[Start of Attachment]

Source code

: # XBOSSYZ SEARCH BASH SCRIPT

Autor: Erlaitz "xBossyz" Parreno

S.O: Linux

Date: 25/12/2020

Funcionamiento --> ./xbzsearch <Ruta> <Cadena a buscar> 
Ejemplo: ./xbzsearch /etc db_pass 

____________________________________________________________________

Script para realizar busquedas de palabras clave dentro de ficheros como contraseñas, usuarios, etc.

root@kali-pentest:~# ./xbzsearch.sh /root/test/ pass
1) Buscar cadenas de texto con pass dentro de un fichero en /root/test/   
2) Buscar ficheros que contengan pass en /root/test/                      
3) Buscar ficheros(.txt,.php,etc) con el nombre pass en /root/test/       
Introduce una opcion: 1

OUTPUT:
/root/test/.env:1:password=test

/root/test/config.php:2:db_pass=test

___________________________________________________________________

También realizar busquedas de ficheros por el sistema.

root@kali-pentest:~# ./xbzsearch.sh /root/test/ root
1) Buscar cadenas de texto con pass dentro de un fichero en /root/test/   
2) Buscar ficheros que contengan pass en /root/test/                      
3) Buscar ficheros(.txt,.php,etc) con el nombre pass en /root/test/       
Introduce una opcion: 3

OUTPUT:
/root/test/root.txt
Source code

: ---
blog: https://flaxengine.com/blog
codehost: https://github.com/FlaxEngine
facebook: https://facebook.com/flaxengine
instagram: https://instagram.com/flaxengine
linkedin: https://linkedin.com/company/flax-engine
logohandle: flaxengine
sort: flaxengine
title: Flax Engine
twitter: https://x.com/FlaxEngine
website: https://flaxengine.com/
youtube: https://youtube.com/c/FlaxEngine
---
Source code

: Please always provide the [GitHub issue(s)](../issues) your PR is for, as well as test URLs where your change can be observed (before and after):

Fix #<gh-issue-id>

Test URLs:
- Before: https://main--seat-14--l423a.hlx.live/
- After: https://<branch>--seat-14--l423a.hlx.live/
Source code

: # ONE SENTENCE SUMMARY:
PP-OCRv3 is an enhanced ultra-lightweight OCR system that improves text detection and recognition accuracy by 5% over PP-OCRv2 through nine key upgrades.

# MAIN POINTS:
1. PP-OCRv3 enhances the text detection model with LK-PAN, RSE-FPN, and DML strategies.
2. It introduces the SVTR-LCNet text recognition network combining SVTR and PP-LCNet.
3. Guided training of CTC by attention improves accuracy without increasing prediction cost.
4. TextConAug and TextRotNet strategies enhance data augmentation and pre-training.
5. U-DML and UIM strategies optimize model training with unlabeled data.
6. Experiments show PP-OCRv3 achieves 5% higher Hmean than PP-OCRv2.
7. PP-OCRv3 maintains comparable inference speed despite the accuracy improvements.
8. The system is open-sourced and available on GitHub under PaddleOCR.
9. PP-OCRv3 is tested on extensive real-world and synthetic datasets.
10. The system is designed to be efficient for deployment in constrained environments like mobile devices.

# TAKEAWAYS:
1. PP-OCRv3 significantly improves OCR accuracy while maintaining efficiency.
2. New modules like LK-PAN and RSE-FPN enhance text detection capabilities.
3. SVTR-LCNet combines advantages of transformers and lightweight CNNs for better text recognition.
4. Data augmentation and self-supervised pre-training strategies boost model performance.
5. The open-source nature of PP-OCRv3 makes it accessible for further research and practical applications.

[End of Attachment]

What you need to do.
Without skipping a line, print the listing once more exactly.

The answer.
Source code

: # XBOSSYZ SEARCH BASH SCRIPT

Autor: Erlaitz "xBossyz" Parreno

S.O: Linux

Date: 25/12/2020

Funcionamiento --> ./xbzsearch <Ruta> <Cadena a buscar> 
Ejemplo: ./xbzsearch /etc db_pass 

____________________________________________________________________

Script para realizar busquedas de palabras clave dentro de ficheros como contraseñas, usuarios, etc.

root@kali-pentest:~# ./xbzsearch.sh /root/test/ pass
1) Buscar cadenas de texto con pass dentro de un fichero en /root/test/   
2) Buscar ficheros que contengan pass en /root/test/                      
3) Buscar ficheros(.txt,.php,etc) con el nombre pass en /root/test/       
Introduce una opcion: 1

OUTPUT:
/root/test/.env:1:password=test

/root/test/config.php:2:db_pass=test

___________________________________________________________________

También realizar busquedas de ficheros por el sistema.

root@kali-pentest:~# ./xbzsearch.sh /root/test/ root
1) Buscar cadenas de texto con pass dentro de un fichero en /root/test/   
2) Buscar ficheros que contengan pass en /root/test/                      
3) Buscar ficheros(.txt,.php,etc) con el nombre pass en /root/test/       
Introduce una opcion: 3

OUTPUT:
/root/test/root.txt
Source code

: ---
blog: https://flaxengine.com/blog
codehost: https://github.com/FlaxEngine
facebook: https://facebook.com/flaxengine
instagram: https://instagram.com/flaxengine
linkedin: https://linkedin.com/company/flax-engine
logohandle: flaxengine
sort: flaxengine
title: Flax Engine
twitter: https://x.com/FlaxEngine
website: https://flaxengine.com/
youtube: https://youtube.com/c/FlaxEngine
---
Source code

: Please always provide the [GitHub issue(s)](../issues) your PR is for, as well as test URLs where your change can be observed (before and after):

Fix #<gh-issue-id>

Test URLs:
- Before: https://main--seat-14--l423a.hlx.live/
- After: https://<branch>--seat-14--l423a.hlx.live/
Source code

: # ONE SENTENCE SUMMARY:
PP-OCRv3 is an enhanced ultra-lightweight OCR system that improves text detection and recognition accuracy by 5% over PP-OCRv2 through nine key upgrades.

# MAIN POINTS:
1. PP-OCRv3 enhances the text detection model with LK-PAN, RSE-FPN, and DML strategies.
2. It introduces the SVTR-LCNet text recognition network combining SVTR and PP-LCNet.
3. Guided training of CTC by attention improves accuracy without increasing prediction cost.
4. TextConAug and TextRotNet strategies enhance data augmentation and pre-training.
5. U-DML and UIM strategies optimize model training with unlabeled data.
6. Experiments show PP-OCRv3 achieves 5% higher Hmean than PP-OCRv2.
7. PP-OCRv3 maintains comparable inference speed despite the accuracy improvements.
8. The system is open-sourced and available on GitHub under PaddleOCR.
9. PP-OCRv3 is tested on extensive real-world and synthetic datasets.
10. The system is designed to be efficient for deployment in constrained environments like mobile devices.

# TAKEAWAYS:
1. PP-OCRv3 significantly improves OCR accuracy while maintaining efficiency.
2. New modules like LK-PAN and RSE-FPN enhance text detection capabilities.
3. SVTR-LCNet combines advantages of transformers and lightweight CNNs for better text recognition.
4. Data augmentation and self-supervised pre-training strategies boost model performance.
5. The open-source nature of PP-OCRv3 makes it accessible for further research and practical applications.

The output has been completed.